Of all the entries below, only the lines from the one with "61 65 120 0" up to and including the one with "M792 4 889 22V95L877 108 785 23Z" are to be duplicated exactly.

━━━━━━━━

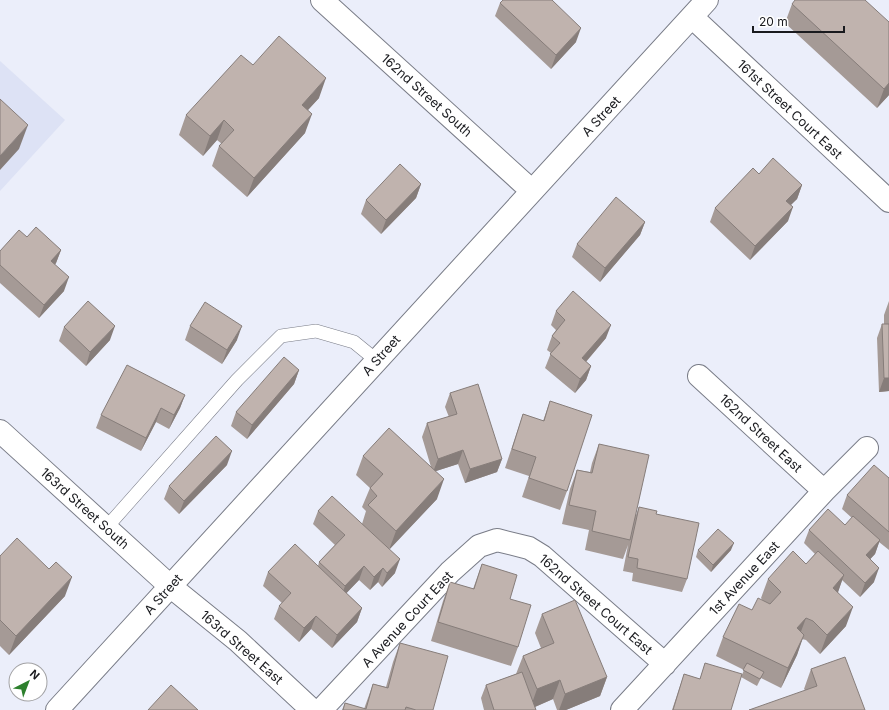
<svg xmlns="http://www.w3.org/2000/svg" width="889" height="710" viewBox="0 0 889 710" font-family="Inter,sans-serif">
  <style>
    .built { fill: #dde2f5 }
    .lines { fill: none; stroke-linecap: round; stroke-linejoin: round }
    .lane-casing { stroke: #797c87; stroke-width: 14 }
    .street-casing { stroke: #797c87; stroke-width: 24 }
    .lane { stroke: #fff; stroke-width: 13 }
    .street { stroke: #fff; stroke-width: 22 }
    .wall { fill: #a59a96 }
    .shaded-wall { fill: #867d7a }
    .building { fill: #c0b3ae; stroke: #867d7a }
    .labels { text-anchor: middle; stroke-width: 3.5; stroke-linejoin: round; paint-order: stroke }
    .street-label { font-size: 13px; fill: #191a1e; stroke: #fff }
  </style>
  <rect width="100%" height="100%" fill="#ebeefa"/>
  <path class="built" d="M0 61 65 120 0 191Z"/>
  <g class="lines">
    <defs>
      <path id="lane" d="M106 528 237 380 281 336 316 331 354 342 376 360"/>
      <path id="street" d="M322 0 532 191
        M692 17 889 201
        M699 376 824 491
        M0 431 170 586 238 641 312 710
        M57 710 707 0
        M321 710 450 572 479 546 497 540 529 548 542 556 665 664
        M622 710 824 491 867 448"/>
    </defs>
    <use href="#lane" class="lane-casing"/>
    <use href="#street" class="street-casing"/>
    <use href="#lane" class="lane"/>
    <use href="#street" class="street"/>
  </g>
  <path class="wall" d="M500 3 576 42 551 69 495 16Z
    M792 4 889 22V95L877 108 785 23Z
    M253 65 319 98 308 110 305 133 247 197 212 166 219 146 222 144 217 140 203 156 179 135 186 115Z
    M421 184 416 198 381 234 361 214 366 200Z
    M802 185 797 199 790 205 788 221 750 260 710 222 715 208Z
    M645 222 640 235 600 282 572 257 577 244Z
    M27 237 61 250 56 263 55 265 64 291 39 318 0 283V251Z
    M889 301V391L879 392 877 338 882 324H884V315Z
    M556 311 606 338 586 362 591 366 586 380 575 393 545 368 551 353 547 350 552 336 556 330 551 325Z
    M190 326 237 340 222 364 185 340Z
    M64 327 110 340 86 366 59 341Z
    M299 370 294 384 247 439 231 426 236 412Z
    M450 393 502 459 497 472 465 483 458 464 436 471 437 499 389 549 395 573 382 587 378 582 370 590 359 580 346 593 362 608 357 622 332 648 311 629 299 642 274 619 279 606 282 603 263 586 268 572 318 566 319 562 335 545 313 524 318 511 362 524 366 511 362 507 370 488 356 475 363 456 431 467 422 437 427 423 449 417 445 407Z
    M185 395 180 408 169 429 156 422 141 451 96 428 101 415Z
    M550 401 567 491 560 510 522 497 529 476 505 468 523 414 543 421Z
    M599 444 636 515 639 507 656 514 687 579 682 592 632 581 633 573 623 571 628 545 623 559 585 550 589 530 562 524 570 489 577 470 590 472 592 463Z
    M227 465 179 514 164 499 169 486Z
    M889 478V550L879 542 875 554 870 559 874 582 860 597 842 580 838 592 846 626 820 654 806 640 802 639 797 655 781 688 761 678 757 686 741 677 744 670 716 656 723 637 752 610 763 601 761 598 768 579 806 564 815 554 804 543 809 530 845 525 852 518 842 509 847 495Z
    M698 550H731L711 572 696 557Z
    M0 556 65 596 9 655 0 646Z
    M482 564 510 599 518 647 511 666 431 641 443 601 450 582 473 589Z
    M542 614 607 677 600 696 566 710H557L553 699 535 707 536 710H484L481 698 486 685 516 674 523 656 541 648 535 633Z
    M400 643 433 710H342L345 703 364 709 373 684 386 687 393 662Z
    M705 663 731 710H672L684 674 700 679Z
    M811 669 865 710 805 690 804 689Z"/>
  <path class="shaded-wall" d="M581 28 576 42 551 69 556 55Z
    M326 78 319 98 295 124 302 105Z
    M889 83V95L877 108 884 89Z
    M312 114 305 133 247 197 254 178Z
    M224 120 217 140 203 156 210 136Z
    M28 125 19 149 0 170V156Z
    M421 184 416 198 381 234 386 220Z
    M802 185 797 199 781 215 786 201Z
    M793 207 788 221 750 260 755 246Z
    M645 222 640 235 600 282 605 268Z
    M61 250 56 263 46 275 51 261Z
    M69 277 64 291 39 318 44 305Z
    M611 325 606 338 577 372 582 358Z
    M115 326 110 340 86 366 90 352Z
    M242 326 237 340 222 364 227 350Z
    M591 366 586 380 575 393 580 379Z
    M299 370 294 384 247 439 252 425Z
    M884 378H889V391L879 392Z
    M185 395 180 408 169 429 174 415Z
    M161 408 156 422 141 451 146 438Z
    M463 450 458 464 433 472 438 459Z
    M232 451 227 465 179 514 184 501Z
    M502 459 497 472 465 483 470 469Z
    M444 479 437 499 389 550 396 531Z
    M880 540 875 554 861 569 866 555Z
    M734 543 731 550 711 572 713 565Z
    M400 559 395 573 382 587 387 573Z
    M364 566 359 580 340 600 345 586Z
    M383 568 378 582 370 590 374 577Z
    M879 568 874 582 860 597 865 583Z
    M844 575 837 595 833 588Z
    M72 577 65 596 9 655 16 636Z
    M853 607 846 626 820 654 827 635Z
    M362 608 357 622 332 648 337 635Z
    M316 616 311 629 299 642 304 628Z
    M806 618 799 637 797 628Z
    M804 635 797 655 781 688 788 668Z
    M607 677 600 696 566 710H559L565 694Z
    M560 680 553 699 530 709 537 689Z"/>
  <path class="building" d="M503 0H552L581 28 556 55 500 3Z
    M795 0H865L889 22V83L884 89 792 4Z
    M279 36 326 78 302 105 312 114 254 178 219 146 234 130 224 120 210 136 186 115 241 55 253 65Z
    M0 99 28 125 0 156Z
    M773 158 802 185 786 201 793 207 755 246 715 208 753 168 759 174Z
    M400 164 421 184 386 220 366 200Z
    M616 197 645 222 605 268 577 244Z
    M36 227 61 250 51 261 69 277 44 305 0 265V251L19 230 27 237Z
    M573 291 611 325 582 358 591 366 580 379 550 354 560 343 552 336 565 320 556 311Z
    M88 301 115 326 90 352 64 327Z
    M205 302 242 326 227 350 190 326Z
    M882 324H889V378H884Z
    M284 357 299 370 252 425 236 412Z
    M127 365 185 395 174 415 161 408 146 438 101 415Z
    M478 384 502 459 470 469 463 450 438 459 427 423 457 414 450 393Z
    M550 401 592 415 567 491 529 478 536 457 512 449 523 414 544 421Z
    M389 428 444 479 396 531 368 505 377 496 370 488 383 474 363 456Z
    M216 436 232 451 184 501 169 486Z
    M599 444 649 455 630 540 592 531 596 511 569 505 577 470 592 473Z
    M874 465 889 478V532L847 495Z
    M332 496 400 559 387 573 383 568 374 577 364 566 345 586 319 562 345 535 318 511Z
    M639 507 657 511 656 514 699 523 687 579 637 568 638 559 628 557Z
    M828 509 845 525 853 516 880 540 866 555 879 568 865 583 809 530Z
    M718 529 734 543 713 565 698 550Z
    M17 538 49 569 56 562 72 577 16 636 0 620V556Z
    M295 544 362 608 337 635 316 616 304 628 279 606 291 593 268 572Z
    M793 551 806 564 818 551 844 575 833 588 853 607 827 635 813 621 806 618 797 628 804 635 788 668 723 637 739 604 752 610 758 598 770 604 781 592 768 579Z
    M482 564 517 575 510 599 531 605 518 647 438 622 450 582 474 589Z
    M575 600 607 677 565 694 560 680 537 689 523 656 554 643 542 614Z
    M400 643 448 656 433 710H416L406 707 405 710H343L345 703 366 709 373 684 388 688Z
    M845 657 865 710H749L817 686 811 669Z
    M705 663 742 674 731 710H673L684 674 700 679Z
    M747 663 764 672 760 679 743 670Z
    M522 672 536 710H494L486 685Z
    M171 685 198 710H148Z"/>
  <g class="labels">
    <g class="street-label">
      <text transform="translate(427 95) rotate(42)" y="5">162nd Street South</text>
      <text transform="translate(790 109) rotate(43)" y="5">161st Street Court East</text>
      <text transform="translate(601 116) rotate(-47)" y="5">A Street</text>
      <text transform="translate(381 355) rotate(-48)" y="5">A Street</text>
      <text transform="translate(761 433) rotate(43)" y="5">162nd Street East</text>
      <text transform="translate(85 508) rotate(42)" y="5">163rd Street South</text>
      <text transform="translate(744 578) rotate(-47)" y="5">1st Avenue East</text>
      <text transform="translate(163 594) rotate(-48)" y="5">A Street</text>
      <text transform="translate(596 604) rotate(41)" y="5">162nd Street Court East</text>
      <text transform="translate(407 619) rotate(-47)" y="5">A Avenue Court East</text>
      <text transform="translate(242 647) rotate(41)" y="5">163rd Street East</text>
    </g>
  </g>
  <g transform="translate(28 682) rotate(42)"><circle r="19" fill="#ffffff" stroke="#a3a3a5"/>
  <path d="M0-3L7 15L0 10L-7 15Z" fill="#2d802d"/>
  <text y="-6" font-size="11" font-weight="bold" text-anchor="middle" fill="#191a1e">N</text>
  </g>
  <path d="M753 26v6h91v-6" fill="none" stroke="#191a1e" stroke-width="2"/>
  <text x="759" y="26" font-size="12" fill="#191a1e" stroke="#ffffff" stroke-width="3" paint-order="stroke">20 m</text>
</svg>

━━━━━━━━

● **EXPECTED ANSWER**:
  <path class="built" d="M0 61 65 120 0 191Z"/>
  <g class="lines">
    <defs>
      <path id="lane" d="M106 528 237 380 281 336 316 331 354 342 376 360"/>
      <path id="street" d="M322 0 532 191
        M692 17 889 201
        M699 376 824 491
        M0 431 170 586 238 641 312 710
        M57 710 707 0
        M321 710 450 572 479 546 497 540 529 548 542 556 665 664
        M622 710 824 491 867 448"/>
    </defs>
    <use href="#lane" class="lane-casing"/>
    <use href="#street" class="street-casing"/>
    <use href="#lane" class="lane"/>
    <use href="#street" class="street"/>
  </g>
  <path class="wall" d="M500 3 576 42 551 69 495 16Z
    M792 4 889 22V95L877 108 785 23Z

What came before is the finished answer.